— begin Dataset —

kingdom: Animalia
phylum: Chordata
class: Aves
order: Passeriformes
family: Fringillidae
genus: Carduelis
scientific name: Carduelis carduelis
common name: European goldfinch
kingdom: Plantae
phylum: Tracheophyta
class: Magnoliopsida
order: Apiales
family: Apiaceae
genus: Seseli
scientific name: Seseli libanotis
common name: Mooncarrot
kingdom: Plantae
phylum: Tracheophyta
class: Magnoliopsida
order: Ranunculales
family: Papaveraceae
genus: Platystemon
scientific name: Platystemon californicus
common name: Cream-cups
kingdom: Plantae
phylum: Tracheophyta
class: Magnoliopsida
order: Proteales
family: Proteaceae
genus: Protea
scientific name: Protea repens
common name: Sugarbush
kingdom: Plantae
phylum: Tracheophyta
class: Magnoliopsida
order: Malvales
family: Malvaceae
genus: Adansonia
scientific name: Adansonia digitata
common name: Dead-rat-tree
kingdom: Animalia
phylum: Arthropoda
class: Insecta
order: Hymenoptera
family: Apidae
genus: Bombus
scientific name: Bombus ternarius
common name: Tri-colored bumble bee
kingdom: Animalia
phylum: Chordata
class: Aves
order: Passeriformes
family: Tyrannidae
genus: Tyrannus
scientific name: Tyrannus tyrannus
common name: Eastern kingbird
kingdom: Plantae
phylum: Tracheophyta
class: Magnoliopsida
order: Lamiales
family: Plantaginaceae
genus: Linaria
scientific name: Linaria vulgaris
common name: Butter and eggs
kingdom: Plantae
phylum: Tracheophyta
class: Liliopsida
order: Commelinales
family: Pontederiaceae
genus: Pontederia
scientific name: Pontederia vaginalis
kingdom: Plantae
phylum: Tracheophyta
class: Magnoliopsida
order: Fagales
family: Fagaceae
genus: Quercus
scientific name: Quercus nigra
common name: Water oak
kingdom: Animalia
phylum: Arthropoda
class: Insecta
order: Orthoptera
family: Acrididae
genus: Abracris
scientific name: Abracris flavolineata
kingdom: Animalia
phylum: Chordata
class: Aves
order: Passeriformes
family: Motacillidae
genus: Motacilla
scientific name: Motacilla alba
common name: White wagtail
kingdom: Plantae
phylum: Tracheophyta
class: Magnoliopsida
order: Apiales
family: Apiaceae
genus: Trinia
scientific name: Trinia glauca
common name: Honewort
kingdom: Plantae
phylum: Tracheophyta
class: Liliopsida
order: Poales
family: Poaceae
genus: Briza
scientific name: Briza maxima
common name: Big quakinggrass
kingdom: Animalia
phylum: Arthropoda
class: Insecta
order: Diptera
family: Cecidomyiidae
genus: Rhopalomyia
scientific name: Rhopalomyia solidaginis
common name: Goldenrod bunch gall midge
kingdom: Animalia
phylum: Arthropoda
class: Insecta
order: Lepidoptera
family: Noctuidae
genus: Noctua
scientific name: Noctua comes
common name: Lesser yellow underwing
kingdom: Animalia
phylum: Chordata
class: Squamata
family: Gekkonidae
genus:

— end Dataset —

**The request**
Can you convert every line in the rows above into a Markdown table with two columns, Number and Line, numbering the lines in order and leaving out any blank ones?

**Output of the task**
| Number | Line |
|---|---|
| 1 | kingdom: Animalia |
| 2 | phylum: Chordata |
| 3 | class: Aves |
| 4 | order: Passeriformes |
| 5 | family: Fringillidae |
| 6 | genus: Carduelis |
| 7 | scientific name: Carduelis carduelis |
| 8 | common name: European goldfinch |
| 9 | kingdom: Plantae |
| 10 | phylum: Tracheophyta |
| 11 | class: Magnoliopsida |
| 12 | order: Apiales |
| 13 | family: Apiaceae |
| 14 | genus: Seseli |
| 15 | scientific name: Seseli libanotis |
| 16 | common name: Mooncarrot |
| 17 | kingdom: Plantae |
| 18 | phylum: Tracheophyta |
| 19 | class: Magnoliopsida |
| 20 | order: Ranunculales |
| 21 | family: Papaveraceae |
| 22 | genus: Platystemon |
| 23 | scientific name: Platystemon californicus |
| 24 | common name: Cream-cups |
| 25 | kingdom: Plantae |
| 26 | phylum: Tracheophyta |
| 27 | class: Magnoliopsida |
| 28 | order: Proteales |
| 29 | family: Proteaceae |
| 30 | genus: Protea |
| 31 | scientific name: Protea repens |
| 32 | common name: Sugarbush |
| 33 | kingdom: Plantae |
| 34 | phylum: Tracheophyta |
| 35 | class: Magnoliopsida |
| 36 | order: Malvales |
| 37 | family: Malvaceae |
| 38 | genus: Adansonia |
| 39 | scientific name: Adansonia digitata |
| 40 | common name: Dead-rat-tree |
| 41 | kingdom: Animalia |
| 42 | phylum: Arthropoda |
| 43 | class: Insecta |
| 44 | order: Hymenoptera |
| 45 | family: Apidae |
| 46 | genus: Bombus |
| 47 | scientific name: Bombus ternarius |
| 48 | common name: Tri-colored bumble bee |
| 49 | kingdom: Animalia |
| 50 | phylum: Chordata |
| 51 | class: Aves |
| 52 | order: Passeriformes |
| 53 | family: Tyrannidae |
| 54 | genus: Tyrannus |
| 55 | scientific name: Tyrannus tyrannus |
| 56 | common name: Eastern kingbird |
| 57 | kingdom: Plantae |
| 58 | phylum: Tracheophyta |
| 59 | class: Magnoliopsida |
| 60 | order: Lamiales |
| 61 | family: Plantaginaceae |
| 62 | genus: Linaria |
| 63 | scientific name: Linaria vulgaris |
| 64 | common name: Butter and eggs |
| 65 | kingdom: Plantae |
| 66 | phylum: Tracheophyta |
| 67 | class: Liliopsida |
| 68 | order: Commelinales |
| 69 | family: Pontederiaceae |
| 70 | genus: Pontederia |
| 71 | scientific name: Pontederia vaginalis |
| 72 | kingdom: Plantae |
| 73 | phylum: Tracheophyta |
| 74 | class: Magnoliopsida |
| 75 | order: Fagales |
| 76 | family: Fagaceae |
| 77 | genus: Quercus |
| 78 | scientific name: Quercus nigra |
| 79 | common name: Water oak |
| 80 | kingdom: Animalia |
| 81 | phylum: Arthropoda |
| 82 | class: Insecta |
| 83 | order: Orthoptera |
| 84 | family: Acrididae |
| 85 | genus: Abracris |
| 86 | scientific name: Abracris flavolineata |
| 87 | kingdom: Animalia |
| 88 | phylum: Chordata |
| 89 | class: Aves |
| 90 | order: Passeriformes |
| 91 | family: Motacillidae |
| 92 | genus: Motacilla |
| 93 | scientific name: Motacilla alba |
| 94 | common name: White wagtail |
| 95 | kingdom: Plantae |
| 96 | phylum: Tracheophyta |
| 97 | class: Magnoliopsida |
| 98 | order: Apiales |
| 99 | family: Apiaceae |
| 100 | genus: Trinia |
| 101 | scientific name: Trinia glauca |
| 102 | common name: Honewort |
| 103 | kingdom: Plantae |
| 104 | phylum: Tracheophyta |
| 105 | class: Liliopsida |
| 106 | order: Poales |
| 107 | family: Poaceae |
| 108 | genus: Briza |
| 109 | scientific name: Briza maxima |
| 110 | common name: Big quakinggrass |
| 111 | kingdom: Animalia |
| 112 | phylum: Arthropoda |
| 113 | class: Insecta |
| 114 | order: Diptera |
| 115 | family: Cecidomyiidae |
| 116 | genus: Rhopalomyia |
| 117 | scientific name: Rhopalomyia solidaginis |
| 118 | common name: Goldenrod bunch gall midge |
| 119 | kingdom: Animalia |
| 120 | phylum: Arthropoda |
| 121 | class: Insecta |
| 122 | order: Lepidoptera |
| 123 | family: Noctuidae |
| 124 | genus: Noctua |
| 125 | scientific name: Noctua comes |
| 126 | common name: Lesser yellow underwing |
| 127 | kingdom: Animalia |
| 128 | phylum: Chordata |
| 129 | class: Squamata |
| 130 | family: Gekkonidae |
| 131 | genus: |